The Army’s Aviation Branch is critical in so many of the Army’s operations. From providing quick-strike and long-range target engagement during combat operations to hauling troops and supplies, Army helicopter units are key in getting the job done in many situations.

An Officer within the Aviation Branch is first an expert aviator, but is also responsible for the coordination of Aviation operations from maintenance to control tower operations to tactical field missions.

All Aviation Officers lead Soldiers and Aviation units and work with the following Army helicopters; OH-58 Kiowa, UH-60 Black Hawk, CH-47 Chinook, and AH-64 Apache.

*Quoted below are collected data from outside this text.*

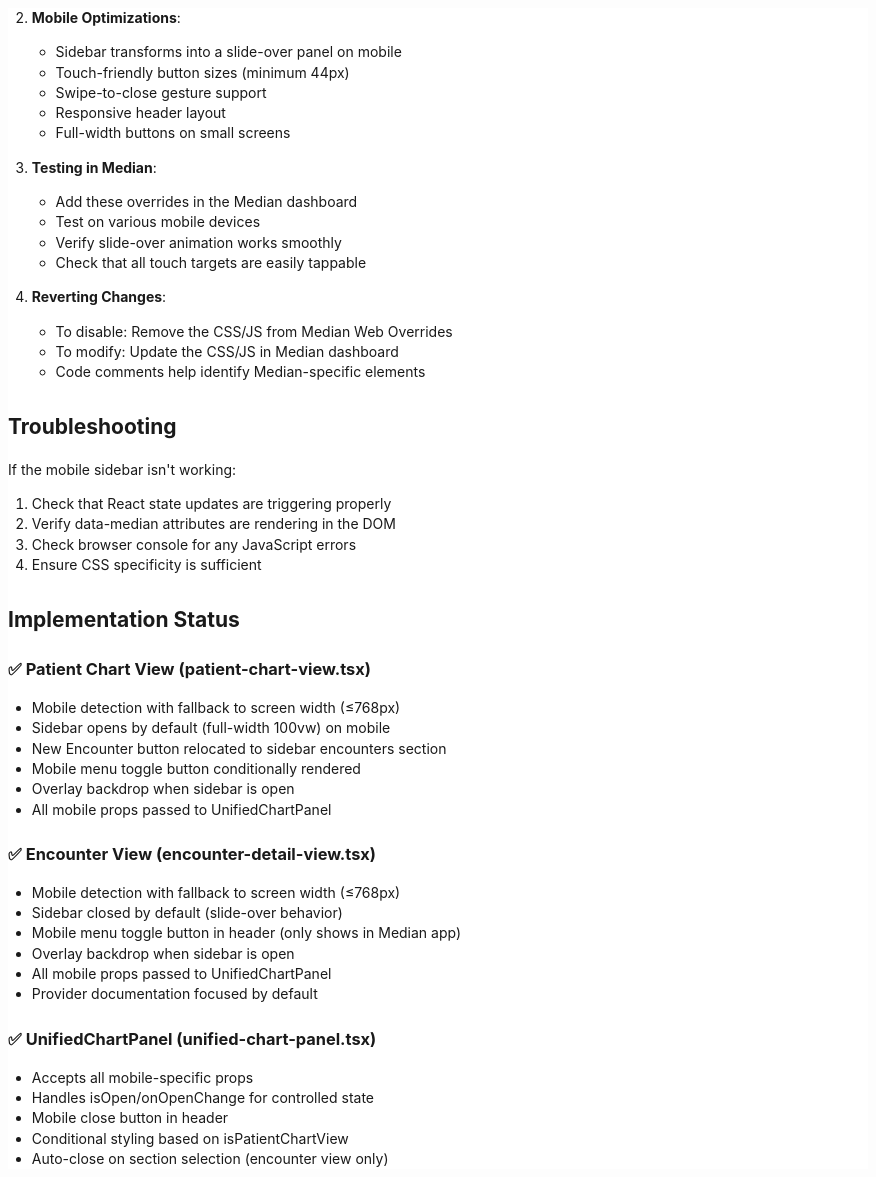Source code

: 2. **Mobile Optimizations**:
   - Sidebar transforms into a slide-over panel on mobile
   - Touch-friendly button sizes (minimum 44px)
   - Swipe-to-close gesture support
   - Responsive header layout
   - Full-width buttons on small screens

3. **Testing in Median**:
   - Add these overrides in the Median dashboard
   - Test on various mobile devices
   - Verify slide-over animation works smoothly
   - Check that all touch targets are easily tappable

4. **Reverting Changes**:
   - To disable: Remove the CSS/JS from Median Web Overrides
   - To modify: Update the CSS/JS in Median dashboard
   - Code comments help identify Median-specific elements

## Troubleshooting

If the mobile sidebar isn't working:
1. Check that React state updates are triggering properly
2. Verify data-median attributes are rendering in the DOM
3. Check browser console for any JavaScript errors
4. Ensure CSS specificity is sufficient

## Implementation Status

### ✅ Patient Chart View (patient-chart-view.tsx)
- Mobile detection with fallback to screen width (≤768px)
- Sidebar opens by default (full-width 100vw) on mobile
- New Encounter button relocated to sidebar encounters section
- Mobile menu toggle button conditionally rendered
- Overlay backdrop when sidebar is open
- All mobile props passed to UnifiedChartPanel

### ✅ Encounter View (encounter-detail-view.tsx)
- Mobile detection with fallback to screen width (≤768px)
- Sidebar closed by default (slide-over behavior)
- Mobile menu toggle button in header (only shows in Median app)
- Overlay backdrop when sidebar is open
- All mobile props passed to UnifiedChartPanel
- Provider documentation focused by default

### ✅ UnifiedChartPanel (unified-chart-panel.tsx)
- Accepts all mobile-specific props
- Handles isOpen/onOpenChange for controlled state
- Mobile close button in header
- Conditional styling based on isPatientChartView
- Auto-close on section selection (encounter view only)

The responsibilities of an Aviation Lieutenant may include:

  • Coordinating employment of Aviation Soldiers and aircraft at all levels, from platoon to battalion and higher, in U.S. and multi-national operations.
  • Provide Aviation coordination
  • Instruct Aviation skills at service schools and combat training centers


Training in Aviation School begins with basic flying skills, where you will spend many hours in the classroom studying and learning rotary-winged aircraft inside and out. You will learn basic flight physics, flight systems, emergency procedures, flight map reading, flight map drawing and more.

After your basic flight skills, your classroom becomes the helicopter where you will learn your basic combat flight skills, which covers combat maneuvers used by Army pilots. After you pass both of these sets of courses, you will be an expert in all of the Army’s rotary-winged aircraft, but also specialize in piloting one of the following helicopters:

  • OH-58 Kiowa
  • UH-60 Black Hawk
  • AH-64 Apache
  • CH-47 Chinook

Helpful Skills:

Being a leader in the Army requires certain qualities. A leader exhibits self-discipline, initiative, confidence and intelligence. They are physically fit and can perform under physical and mental pressures. Leaders make decisions quickly, always focusing on completing the mission successfully, and show respect for their subordinates and other military officers. Leaders lead from the front and adjust to environments that are always changing. They are judged by their ability to make decisions on their own and bear ultimate moral responsibility for those decisions.

Advanced Responsibilities:

Aviation Officers can continue in the Operations career field, serving in the Aviation Branch at ever increasing levels of leadership and responsibility.

Responsibilities of an Aviation Captain may include:

  • Commanding and controlling Aviation platoons.
  • Coordinating employment of Aviation Soldiers at all levels of command, from company to division level and beyond, in U.S. and multi-national operations.
  • Developing doctrine, organizations and equipment for unique Aviation missions.
  • Instructing Aviation skills at service schools and combat training centers.
  • Serving as an Aviation advisor to other units, including Army National Guard and U.S. Army Reserve organizations.